En la ciudad de Jerusalén, en el siglo I, había un judío llamado Nicanor. Era un hombre piadoso y devoto, que había estudiado las Escrituras y se había criado en la tradición judía. Sin embargo, cuando escuchó predicar a los apóstoles sobre Jesús de Nazaret, algo cambió en su corazón.
Nicanor se sintió atraído por la mensagem de Jesús y comenzó a seguir a los apóstoles. Se convirtió en un discípulo ferviente y pronto se unió a la comunidad cristiana en Jerusalén.
Pero Nicanor no era solo un converso, era también un líder natural. Los apóstoles lo eligieron para ser uno de los primeros diáconos de la Iglesia, junto con Esteban, Felipe, Prócoro, Nicolás y otros.
Como diácono, Nicanor se dedicó a servir a los pobres y necesitados de la comunidad.
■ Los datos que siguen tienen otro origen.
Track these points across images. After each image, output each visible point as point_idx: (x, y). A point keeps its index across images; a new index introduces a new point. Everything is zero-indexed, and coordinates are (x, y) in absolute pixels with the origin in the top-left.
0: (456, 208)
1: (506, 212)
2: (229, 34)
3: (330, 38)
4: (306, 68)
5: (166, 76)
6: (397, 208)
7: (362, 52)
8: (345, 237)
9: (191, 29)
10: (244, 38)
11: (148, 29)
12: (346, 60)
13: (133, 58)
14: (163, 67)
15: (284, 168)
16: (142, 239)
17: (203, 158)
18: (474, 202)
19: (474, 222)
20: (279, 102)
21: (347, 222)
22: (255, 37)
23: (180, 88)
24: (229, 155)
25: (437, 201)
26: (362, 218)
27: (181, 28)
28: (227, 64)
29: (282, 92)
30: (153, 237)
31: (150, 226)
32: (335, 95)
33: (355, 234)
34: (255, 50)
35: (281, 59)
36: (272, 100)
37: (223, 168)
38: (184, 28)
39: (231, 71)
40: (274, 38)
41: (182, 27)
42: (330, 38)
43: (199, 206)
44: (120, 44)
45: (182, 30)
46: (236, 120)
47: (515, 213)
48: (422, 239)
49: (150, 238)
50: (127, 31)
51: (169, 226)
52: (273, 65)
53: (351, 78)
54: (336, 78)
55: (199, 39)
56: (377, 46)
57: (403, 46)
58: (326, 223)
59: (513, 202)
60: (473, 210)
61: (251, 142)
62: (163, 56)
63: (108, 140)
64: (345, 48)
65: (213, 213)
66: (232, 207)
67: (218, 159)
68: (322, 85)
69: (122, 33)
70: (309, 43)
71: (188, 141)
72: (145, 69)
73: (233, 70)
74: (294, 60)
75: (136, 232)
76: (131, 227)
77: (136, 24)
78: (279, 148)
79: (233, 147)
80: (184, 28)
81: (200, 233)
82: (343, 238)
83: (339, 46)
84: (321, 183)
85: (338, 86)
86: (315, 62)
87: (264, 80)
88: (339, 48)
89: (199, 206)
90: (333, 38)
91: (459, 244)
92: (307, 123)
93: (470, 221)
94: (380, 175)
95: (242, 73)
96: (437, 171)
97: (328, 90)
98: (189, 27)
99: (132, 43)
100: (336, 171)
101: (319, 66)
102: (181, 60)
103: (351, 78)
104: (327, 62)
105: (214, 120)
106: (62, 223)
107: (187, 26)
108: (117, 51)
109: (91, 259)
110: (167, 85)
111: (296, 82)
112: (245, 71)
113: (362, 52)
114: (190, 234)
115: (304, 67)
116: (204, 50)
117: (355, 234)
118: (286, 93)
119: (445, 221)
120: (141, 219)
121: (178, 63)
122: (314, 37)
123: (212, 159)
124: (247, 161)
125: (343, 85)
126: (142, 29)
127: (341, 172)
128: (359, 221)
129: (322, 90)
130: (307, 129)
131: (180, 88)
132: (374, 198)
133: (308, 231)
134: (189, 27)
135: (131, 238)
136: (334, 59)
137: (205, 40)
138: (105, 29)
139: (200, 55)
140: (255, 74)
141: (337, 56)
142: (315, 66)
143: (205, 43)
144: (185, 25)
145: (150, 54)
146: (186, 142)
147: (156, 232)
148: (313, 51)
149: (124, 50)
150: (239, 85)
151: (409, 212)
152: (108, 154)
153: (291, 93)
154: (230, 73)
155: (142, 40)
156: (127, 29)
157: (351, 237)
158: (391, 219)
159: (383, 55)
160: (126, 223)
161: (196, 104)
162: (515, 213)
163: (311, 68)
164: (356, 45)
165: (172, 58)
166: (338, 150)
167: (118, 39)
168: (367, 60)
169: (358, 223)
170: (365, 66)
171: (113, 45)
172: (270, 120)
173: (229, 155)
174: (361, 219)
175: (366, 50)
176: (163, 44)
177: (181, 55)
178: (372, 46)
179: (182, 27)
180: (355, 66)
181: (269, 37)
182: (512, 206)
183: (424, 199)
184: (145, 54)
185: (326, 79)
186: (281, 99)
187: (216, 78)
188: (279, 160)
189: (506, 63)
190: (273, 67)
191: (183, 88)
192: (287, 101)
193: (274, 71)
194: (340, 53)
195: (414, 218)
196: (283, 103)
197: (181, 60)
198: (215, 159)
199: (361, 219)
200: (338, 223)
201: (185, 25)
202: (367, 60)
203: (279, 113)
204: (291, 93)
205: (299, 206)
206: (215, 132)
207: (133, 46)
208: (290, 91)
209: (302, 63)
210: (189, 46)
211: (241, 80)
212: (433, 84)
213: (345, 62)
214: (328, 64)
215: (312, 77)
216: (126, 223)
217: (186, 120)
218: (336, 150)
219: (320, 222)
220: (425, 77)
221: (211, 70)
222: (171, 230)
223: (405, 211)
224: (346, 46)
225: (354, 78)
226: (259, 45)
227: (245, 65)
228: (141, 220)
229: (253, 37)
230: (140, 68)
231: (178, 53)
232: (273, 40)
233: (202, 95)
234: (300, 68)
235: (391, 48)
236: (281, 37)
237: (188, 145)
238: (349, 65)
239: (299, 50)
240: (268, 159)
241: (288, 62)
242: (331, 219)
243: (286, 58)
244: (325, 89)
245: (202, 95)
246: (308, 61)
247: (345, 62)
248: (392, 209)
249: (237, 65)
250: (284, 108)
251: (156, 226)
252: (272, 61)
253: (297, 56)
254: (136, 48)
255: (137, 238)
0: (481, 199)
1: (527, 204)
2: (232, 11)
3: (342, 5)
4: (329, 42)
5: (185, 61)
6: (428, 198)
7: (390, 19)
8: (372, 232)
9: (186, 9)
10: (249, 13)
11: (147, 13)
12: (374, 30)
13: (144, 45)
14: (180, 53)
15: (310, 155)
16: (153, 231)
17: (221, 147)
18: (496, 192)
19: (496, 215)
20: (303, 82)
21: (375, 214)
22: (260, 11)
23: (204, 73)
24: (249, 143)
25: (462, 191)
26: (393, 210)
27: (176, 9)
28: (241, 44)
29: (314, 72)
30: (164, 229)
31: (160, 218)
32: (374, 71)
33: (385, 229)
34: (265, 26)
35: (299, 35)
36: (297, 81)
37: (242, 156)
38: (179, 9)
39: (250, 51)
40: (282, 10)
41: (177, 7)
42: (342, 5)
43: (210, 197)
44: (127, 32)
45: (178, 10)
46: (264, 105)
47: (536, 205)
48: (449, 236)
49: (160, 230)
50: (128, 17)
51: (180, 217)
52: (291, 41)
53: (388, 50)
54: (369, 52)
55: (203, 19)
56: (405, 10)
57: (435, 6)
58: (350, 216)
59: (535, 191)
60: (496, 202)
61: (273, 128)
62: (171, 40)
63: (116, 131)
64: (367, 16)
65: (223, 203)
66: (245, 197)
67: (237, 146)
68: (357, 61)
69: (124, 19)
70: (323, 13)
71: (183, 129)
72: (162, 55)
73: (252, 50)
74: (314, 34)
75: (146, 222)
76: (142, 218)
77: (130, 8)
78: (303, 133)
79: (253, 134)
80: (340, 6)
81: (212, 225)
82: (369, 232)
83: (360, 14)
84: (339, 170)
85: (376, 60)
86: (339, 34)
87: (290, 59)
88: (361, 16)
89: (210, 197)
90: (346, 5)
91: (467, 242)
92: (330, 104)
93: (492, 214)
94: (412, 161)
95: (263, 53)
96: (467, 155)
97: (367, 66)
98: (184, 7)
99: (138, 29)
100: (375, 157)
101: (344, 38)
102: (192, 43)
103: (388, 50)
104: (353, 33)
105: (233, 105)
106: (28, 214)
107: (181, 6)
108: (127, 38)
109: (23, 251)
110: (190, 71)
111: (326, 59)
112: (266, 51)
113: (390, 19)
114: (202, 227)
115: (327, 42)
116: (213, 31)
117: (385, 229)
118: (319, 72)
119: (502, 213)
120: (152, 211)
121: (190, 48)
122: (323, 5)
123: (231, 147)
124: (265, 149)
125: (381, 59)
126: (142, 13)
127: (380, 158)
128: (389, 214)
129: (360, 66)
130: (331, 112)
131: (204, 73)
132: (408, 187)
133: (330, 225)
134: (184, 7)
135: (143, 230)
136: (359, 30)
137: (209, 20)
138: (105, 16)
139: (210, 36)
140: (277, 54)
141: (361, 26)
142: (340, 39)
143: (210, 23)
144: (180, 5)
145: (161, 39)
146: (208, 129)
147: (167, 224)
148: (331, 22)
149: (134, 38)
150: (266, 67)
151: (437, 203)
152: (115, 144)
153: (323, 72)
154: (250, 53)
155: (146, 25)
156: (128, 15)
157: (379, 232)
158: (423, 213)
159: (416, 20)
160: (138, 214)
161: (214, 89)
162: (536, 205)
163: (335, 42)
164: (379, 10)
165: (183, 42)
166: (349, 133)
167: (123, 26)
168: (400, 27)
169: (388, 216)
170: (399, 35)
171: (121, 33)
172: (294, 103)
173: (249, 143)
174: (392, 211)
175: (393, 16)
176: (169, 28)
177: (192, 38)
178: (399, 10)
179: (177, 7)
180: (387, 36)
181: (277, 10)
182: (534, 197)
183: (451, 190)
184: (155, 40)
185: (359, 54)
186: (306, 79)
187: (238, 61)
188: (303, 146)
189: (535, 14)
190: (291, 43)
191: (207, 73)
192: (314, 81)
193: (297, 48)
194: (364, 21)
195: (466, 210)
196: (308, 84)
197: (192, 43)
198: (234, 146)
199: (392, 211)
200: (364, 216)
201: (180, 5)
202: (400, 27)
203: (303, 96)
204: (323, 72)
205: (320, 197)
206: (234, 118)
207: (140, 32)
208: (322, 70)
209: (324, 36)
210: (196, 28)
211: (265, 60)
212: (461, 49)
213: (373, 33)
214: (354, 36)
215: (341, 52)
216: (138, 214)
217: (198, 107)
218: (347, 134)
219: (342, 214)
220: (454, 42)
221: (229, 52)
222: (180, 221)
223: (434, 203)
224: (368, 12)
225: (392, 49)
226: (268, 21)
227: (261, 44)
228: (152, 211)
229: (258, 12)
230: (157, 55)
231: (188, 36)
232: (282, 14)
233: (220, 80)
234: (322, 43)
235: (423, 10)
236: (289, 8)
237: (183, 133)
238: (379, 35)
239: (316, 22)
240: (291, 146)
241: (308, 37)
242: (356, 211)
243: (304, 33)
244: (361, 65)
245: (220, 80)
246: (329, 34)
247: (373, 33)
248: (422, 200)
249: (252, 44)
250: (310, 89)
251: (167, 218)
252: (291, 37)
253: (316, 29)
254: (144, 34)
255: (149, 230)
Distribuía alimentos y otros bienes a los que lo necesitaban, y se aseguraba de que todos fueran atendidos con amor y compasión.
Pero la vida de Nicanor no estuvo exenta de desafíos. La comunidad cristiana en Jerusalén estaba sufriendo persecución por parte de las autoridades judías y romanas. Los apóstoles estaban siendo perseguidos y muchos cristianos estaban siendo encarcelados o martirizados.
A pesar de los peligros, Nicanor se mantuvo firme en su fe. Siguió sirviendo a los demás y predicando el Evangelio de Jesucristo. Y cuando finalmente fue arrestado y condenado a muerte, Nicanor se enfrentó a su martirio con valentía y fe.
Según la tradición, Nicanor fue lapidado o apedreado hasta la muerte en Jerusalén. Pero su muerte no fue en vano. Su ejemplo de fe y servicio inspiró a muchos otros cristianos a mantenerse firmes en su fe, incluso en medio de la persecución.
Hoy en día, San Nicanor es recordado como un mártir y un héroe de la fe. Su historia nos recuerda la importancia de servir a los demás y de mantenernos firmes en nuestra fe, incluso en medio de los desafíos y la persecución.